-- BEGIN Task inputs --

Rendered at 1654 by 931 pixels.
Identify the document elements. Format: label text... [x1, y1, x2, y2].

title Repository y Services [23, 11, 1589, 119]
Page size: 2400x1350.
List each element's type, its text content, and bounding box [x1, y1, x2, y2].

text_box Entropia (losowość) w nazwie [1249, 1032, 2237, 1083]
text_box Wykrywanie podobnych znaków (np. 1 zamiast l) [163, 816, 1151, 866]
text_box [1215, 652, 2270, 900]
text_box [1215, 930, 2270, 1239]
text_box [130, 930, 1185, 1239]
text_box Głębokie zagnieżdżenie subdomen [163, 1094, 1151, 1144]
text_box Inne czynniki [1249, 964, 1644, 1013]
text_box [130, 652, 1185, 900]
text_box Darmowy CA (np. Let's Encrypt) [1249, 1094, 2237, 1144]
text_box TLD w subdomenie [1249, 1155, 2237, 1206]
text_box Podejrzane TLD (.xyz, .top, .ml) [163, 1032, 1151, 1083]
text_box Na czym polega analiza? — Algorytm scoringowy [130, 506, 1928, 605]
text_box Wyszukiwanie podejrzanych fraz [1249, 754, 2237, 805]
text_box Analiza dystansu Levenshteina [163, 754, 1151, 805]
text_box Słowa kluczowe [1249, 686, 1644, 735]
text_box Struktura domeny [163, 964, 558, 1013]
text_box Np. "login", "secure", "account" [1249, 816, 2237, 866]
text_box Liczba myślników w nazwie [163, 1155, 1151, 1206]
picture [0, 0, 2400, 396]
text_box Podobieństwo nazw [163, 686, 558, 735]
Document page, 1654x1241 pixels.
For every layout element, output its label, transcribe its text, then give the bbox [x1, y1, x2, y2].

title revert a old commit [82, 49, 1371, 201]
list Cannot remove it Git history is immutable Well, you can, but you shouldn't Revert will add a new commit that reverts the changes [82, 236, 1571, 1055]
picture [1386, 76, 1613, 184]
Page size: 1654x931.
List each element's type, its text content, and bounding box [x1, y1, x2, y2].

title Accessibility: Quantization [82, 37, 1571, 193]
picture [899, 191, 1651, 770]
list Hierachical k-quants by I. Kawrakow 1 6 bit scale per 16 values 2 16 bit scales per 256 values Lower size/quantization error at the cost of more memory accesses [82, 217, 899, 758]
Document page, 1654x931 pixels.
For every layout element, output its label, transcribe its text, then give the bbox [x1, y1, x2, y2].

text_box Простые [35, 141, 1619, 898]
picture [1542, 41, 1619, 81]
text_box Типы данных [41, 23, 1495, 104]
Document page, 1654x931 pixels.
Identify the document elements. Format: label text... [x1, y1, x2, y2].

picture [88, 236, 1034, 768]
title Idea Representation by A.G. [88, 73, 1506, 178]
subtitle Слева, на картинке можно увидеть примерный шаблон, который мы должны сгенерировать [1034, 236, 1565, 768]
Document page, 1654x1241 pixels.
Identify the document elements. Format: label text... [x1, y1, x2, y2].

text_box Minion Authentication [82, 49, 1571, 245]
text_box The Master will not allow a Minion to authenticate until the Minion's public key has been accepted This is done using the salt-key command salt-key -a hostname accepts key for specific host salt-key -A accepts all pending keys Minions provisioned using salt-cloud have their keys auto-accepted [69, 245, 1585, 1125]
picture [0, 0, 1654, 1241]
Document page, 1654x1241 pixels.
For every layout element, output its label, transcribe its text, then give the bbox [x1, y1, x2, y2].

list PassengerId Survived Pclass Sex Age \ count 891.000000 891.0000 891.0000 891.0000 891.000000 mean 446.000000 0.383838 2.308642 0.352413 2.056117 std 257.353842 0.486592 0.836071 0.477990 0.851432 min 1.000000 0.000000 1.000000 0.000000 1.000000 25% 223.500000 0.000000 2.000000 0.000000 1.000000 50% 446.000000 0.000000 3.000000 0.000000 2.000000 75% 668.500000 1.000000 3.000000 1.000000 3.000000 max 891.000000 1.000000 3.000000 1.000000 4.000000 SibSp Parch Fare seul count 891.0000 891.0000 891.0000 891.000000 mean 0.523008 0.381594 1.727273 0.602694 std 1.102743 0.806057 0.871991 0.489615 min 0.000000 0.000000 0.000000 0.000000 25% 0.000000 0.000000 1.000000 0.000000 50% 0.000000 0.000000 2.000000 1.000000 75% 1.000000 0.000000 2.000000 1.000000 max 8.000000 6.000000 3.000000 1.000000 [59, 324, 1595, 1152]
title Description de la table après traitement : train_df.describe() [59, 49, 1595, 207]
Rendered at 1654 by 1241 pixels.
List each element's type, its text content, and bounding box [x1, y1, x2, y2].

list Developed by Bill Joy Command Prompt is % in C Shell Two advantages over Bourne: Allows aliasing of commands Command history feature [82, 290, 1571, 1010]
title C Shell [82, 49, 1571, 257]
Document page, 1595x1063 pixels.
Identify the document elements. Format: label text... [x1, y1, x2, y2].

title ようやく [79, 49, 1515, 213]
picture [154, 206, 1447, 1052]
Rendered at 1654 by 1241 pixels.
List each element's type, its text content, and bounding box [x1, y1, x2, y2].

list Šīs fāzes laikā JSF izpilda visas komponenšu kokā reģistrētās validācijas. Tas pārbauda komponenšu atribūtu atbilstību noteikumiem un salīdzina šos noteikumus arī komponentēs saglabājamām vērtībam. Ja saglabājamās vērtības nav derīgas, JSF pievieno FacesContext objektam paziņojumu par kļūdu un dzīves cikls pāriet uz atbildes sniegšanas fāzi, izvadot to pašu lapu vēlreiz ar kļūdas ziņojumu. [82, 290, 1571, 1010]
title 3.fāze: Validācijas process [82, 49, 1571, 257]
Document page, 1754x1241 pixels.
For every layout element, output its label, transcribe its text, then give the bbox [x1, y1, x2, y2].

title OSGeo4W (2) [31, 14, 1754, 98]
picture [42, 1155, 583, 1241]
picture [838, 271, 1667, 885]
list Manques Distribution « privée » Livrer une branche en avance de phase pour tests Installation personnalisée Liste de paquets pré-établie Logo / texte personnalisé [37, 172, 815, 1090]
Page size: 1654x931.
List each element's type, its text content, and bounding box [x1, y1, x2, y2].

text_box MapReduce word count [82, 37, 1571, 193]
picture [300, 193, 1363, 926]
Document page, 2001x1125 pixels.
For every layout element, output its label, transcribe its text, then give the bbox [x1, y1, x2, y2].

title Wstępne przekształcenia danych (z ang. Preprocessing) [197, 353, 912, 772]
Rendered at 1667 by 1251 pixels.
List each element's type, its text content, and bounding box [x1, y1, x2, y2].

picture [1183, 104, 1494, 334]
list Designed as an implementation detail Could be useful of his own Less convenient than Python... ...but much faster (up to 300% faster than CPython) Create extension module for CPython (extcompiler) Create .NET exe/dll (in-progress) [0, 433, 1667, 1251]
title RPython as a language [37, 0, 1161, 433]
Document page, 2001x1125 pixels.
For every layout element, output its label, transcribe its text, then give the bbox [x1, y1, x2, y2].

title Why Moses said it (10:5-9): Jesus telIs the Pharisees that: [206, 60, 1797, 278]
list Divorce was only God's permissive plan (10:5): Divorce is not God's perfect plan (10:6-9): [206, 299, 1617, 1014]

-- END Task inputs --

### What is asked
How many lines in the rows above contain the word "Rendered"? Reply with the number alone.

### Written response
4